Weekend Warrior: Woods Spirit Co.’s new owner Celia Chiang spends her days scaling heights

Chiang has been forging her own path forward—since long before she took over the Woods Spirit distillery

“It was just so cold. So cold the whole time.”

That’s how Celia Chiang, the new owner of North Vancouver’s Woods Spirit Co., remembers her hike to Mt. Everest base camp in 2020. The trip was a bucket list item Chiang was ticking off with her sister, Stephanie Shieh, and from the moment they arrived in Lukla—“the most dangerous airport in the world,” according to Chiang—there was only one thought on her mind: keep moving forward.

“The hardest thing was enduring the cold… and you need to have that endurance because it’s a 12-day hike,” Chiang says. The sisters arrived to sunny skies before the weather turned. Then, a lack of food and running water started to become an issue.

“The guide we were with carried a small box. On day five or six, as we were getting lower on fruits and vegetables, he would bring out an orange, or a piece of fruit, and he’d cut it up for us. It was just something we would savour and enjoy so much.”

Locals use yaks and donkeys to haul essentials up the mountain. They also use yak dung to heat stoves along the way. “It tells you how resourceful the Nepalese people are,” Chiang says. “That was a big learning as well—the resilience of people and the lack of resources. It gave me so much gratitude as I was going through the actual climb.”

Growing up in Squamish, Chiang fell in love with the outdoors. She remembers hiking up the Stawamus Chief at six years old, and after her family moved to Chemainus, she took up rock climbing in university. What she didn’t love was being one of the only Chinese families in the community.

“There was that part of it, you know, the racism, but there was also the part where even my family, like my grandmother and my father, were not supportive in any of the things I wanted to achieve,” Chiang says. “I don’t know, I guess they didn’t think I would amount to much.”

She was shamed for being a woman; told that she was “useless” if she couldn’t carry on the family name. And she spent a lifetime trying to unlearn that.

“Even now, as a 49-year-old, being able to challenge those norms makes me feel that much more accomplished. I’m always up for a challenge because I’m going to prove you wrong.”

Woods spirit co. new owner Celia Chiang
Credit: Adam Blasberg

After graduating from UVic with a bachelor’s degree in applied sciences, Chiang ran two successful flower businesses: Blooming Buds in Coquitlam and Port Moody Flowers.

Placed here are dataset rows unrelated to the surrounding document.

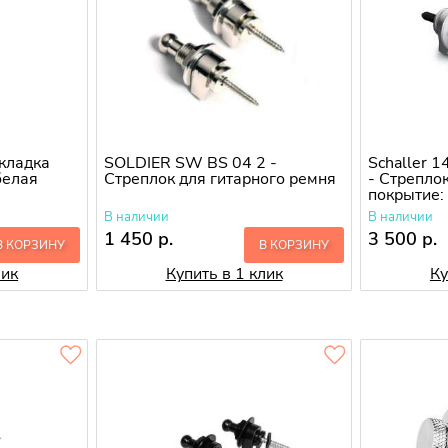
кладка
SOLDIER SW BS 04 2 -
Schaller 1
белая
Стреплок для гитарного ремня
- Стрепло
покрытие:
полирова
В наличии
В наличии
1 450 р.
3 500 р.
В КОРЗИНУ
В КОРЗИНУ
лик
Купить в 1 клик
Ку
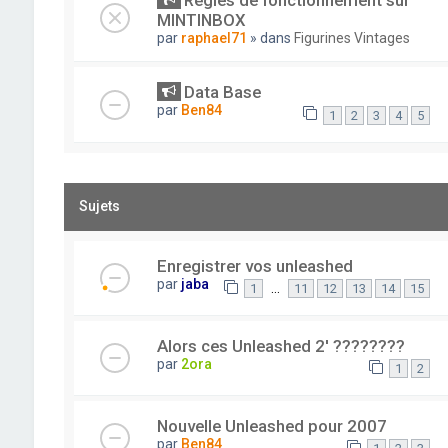
Règles de fonctionnement sur
MINTINBOX
par
raphael71
» dans
Figurines Vintages
Data Base
par
Ben84
1
2
3
4
5
Sujets
Enregistrer vos unleashed
par
jaba
…
1
11
12
13
14
15
Alors ces Unleashed 2' ????????
par
2ora
1
2
Nouvelle Unleashed pour 2007
par
Ben84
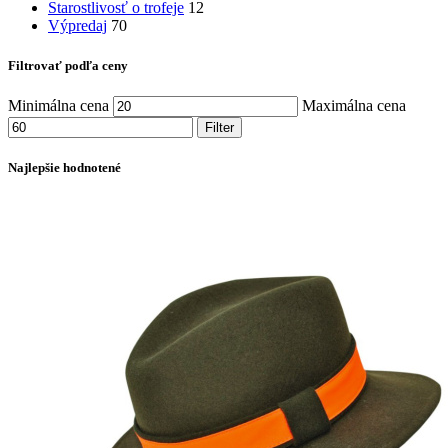
Starostlivosť o trofeje
12
Výpredaj
70
Filtrovať podľa ceny
Minimálna cena
Maximálna cena
Filter
Najlepšie hodnotené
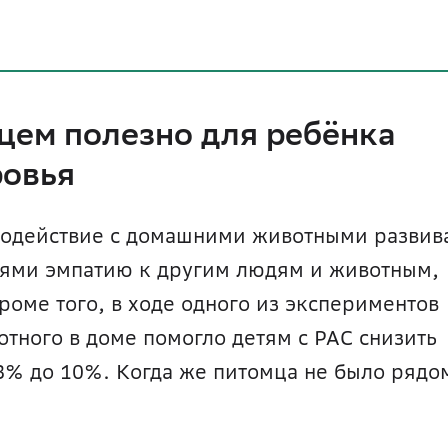
цем полезно для ребёнка 
ровья
модействие с домашними животными развива
ями эмпатию к другим людям и животным, 
а также поднимает настроение. Кроме того, в ходе одного из экспериментов 
отного в доме помогло детям с РАС снизить 
8% до 10%. Когда же питомца не было рядом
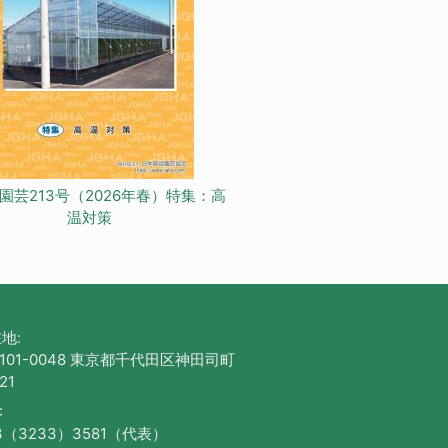
園芸213号（2026年春）特集：高
温対策
地:
101-0048 東京都千代田区神田司町
21
:
3（3233）3581（代表）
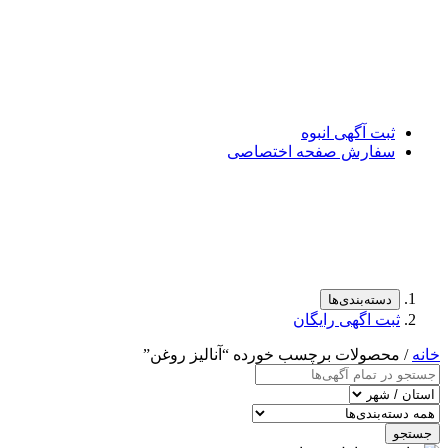
ثبت آگهی انبوه
سفارش صفحه اختصاصی
دسته‌بندی‌ها
ثبت اگهی رایگان
خانه
/ محصولات برچسب خورده “آنالیز روغن”
جستجو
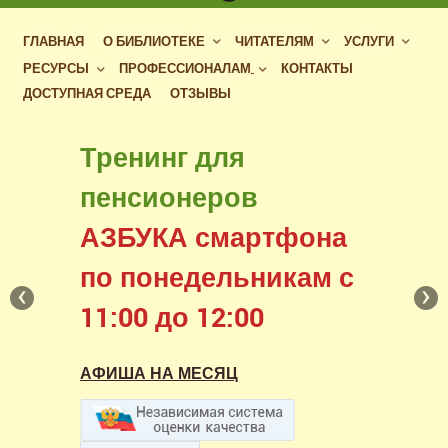
ГЛАВНАЯ
О БИБЛИОТЕКЕ
ЧИТАТЕЛЯМ
УСЛУГИ
РЕСУРСЫ
ПРОФЕССИОНАЛАМ
КОНТАКТЫ
ДОСТУПНАЯ СРЕДА
ОТЗЫВЫ
Бесплатный доступ
Тренинг для
к фондам российских
пенсионеров
библиотек
АЗБУКА смартфона
в нашем читальном зале
по понедельникам с
‹
›
11:00 до 12:00
АФИША НА МЕСЯЦ
АФИША НА МЕСЯЦ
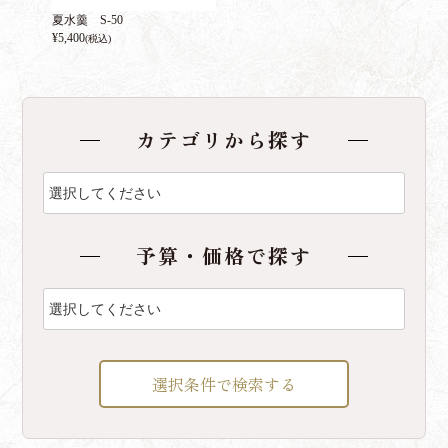
夏水羹 S-50
¥
5,400
(税込)
カテゴリから探す
予算・価格で探す
選択条件で検索する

She also co-founded two nonprofits: Shop Local Port Moody, which supports independent businesses, and Asian Impact Society, which spreads awareness about racial injustice.

By the time the opportunity to take over Woods arose in 2023, she had sold her flower businesses and graduated from SFU with an executive MBA.

“It’s serendipitous because when I [first] walked into that space… something happened. I just fell in love,” she remembers with a smile. “And then, all of a sudden, it’s for sale a few months later. I felt like I needed to leap at that chance.”

The company’s vacuum-distilling process keeps temperatures low and extracts “fresh and clean” flavours from botanicals like grapefruit, orange and warm wood, says Chiang. Everything about the business appealed to her: the space, the drinks, even the name. “I live in Anmore—[people call it] ‘village in the forest.’ And I very, very much resonate with that,” she notes.

Combine that love with her readiness to prove people wrong, and it’s no surprise that Everest was on Chiang’s bucket list. Hard as it was, she’s glad she did it, and she feels especially proud to have surpassed her own expectations on the trek.

“On that last day, we had already hiked to the base camp, but for some crazy reason, our guide was like, ‘Tomorrow, at five o’clock in the morning, we’re going to go to the highest peak and you’re going to overlook base camp.’”

“So we got up at five. We get outside, and I want to just run back inside my sleeping bag… it was so cold,” she recalls. “Halfway up, one of the young women that we had met was hobbling back down with her guide in tears.”

At the top, Chiang was elated—and exhausted. “I was so excited and happy, but I had no energy to show it. I couldn’t even breathe,” she says. “The joy was something that I couldn’t explain and the view was phenomenal. And the peak of Everest, it felt like it was right there.”

Now, when she thinks about the hike, Chiang realizes how much of it is applicable to business. To get through something difficult, “you need a lot of grit,” she says. “A lot of the time you need to just shut your mind off and keep chugging along. Even though it’s those tiny little shuffles, those tiny little baby steps, if you’re moving forward, you will get to where you want to be—especially when you know your end goal.”

Warrior Spotlight

The Woods Spirit Co. is a distillery in North Vancouver that crafts Italian-inspired spirits using a vacuum-distillation method that helps preserve natural flavours. Woods is known for its amari and gin, and since Celia Chiang stepped in as the new owner in 2023, the distillery has also released a new arancello blood orange liqueur.

“We’re [also] wanting to start a whisky program,” Chiang adds. “We’re putting liquid into barrels… and I think we’ve got the drive to be able to create a really awesome program.”